The emergence of multiple drug-resistant bacteria poses critical health threats worldwide. It is urgently needed to develop potent and safe antibacterial agents with novel bactericidal mechanisms to treat these infections. In this study, magnolol was identified as a potential bacterial cell division inhibitor by a cell-based screening approach. This compound showed good antibacterial activity against a number of Gram-positive pathogens (minimum inhibitory concentration 8-16 µg/mL) including methicillin-resistant Staphylococcus aureus and vancomycin-resistant Enterococcus. Further results obtained from biochemical experiments demonstrated that magnolol could markedly disrupt GTPase activity and filamentous temperature-sensitive mutant Z (FtsZ) polymerization, consistent with the impediment to cell division in the bacteria tested. The in vivo antibacterial activity of magnolol was evaluated with a Galleria mellonella larvae model.
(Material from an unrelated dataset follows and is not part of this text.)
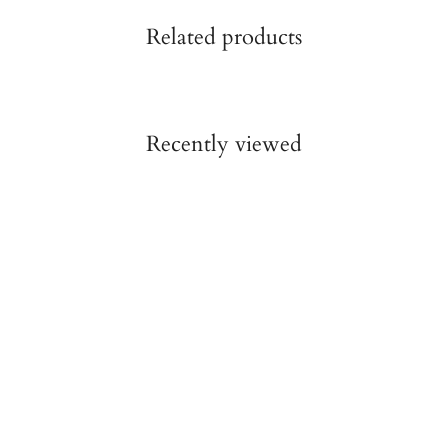
Related products
Recently viewed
The results showed that magnolol significantly increased the survival rate of larvae infected with methicillin-resistant S. aureus. The interaction pattern of magnolol with FtsZ was investigated through molecular docking. The finding may offer meaningful insights into the mechanism of action of the compound. The results point to magnolol as a promising antimicrobial compound that inhibits cell division by affecting FtsZ polymerization and has the potential to be developed into an effective antimicrobial drug by further structure modification.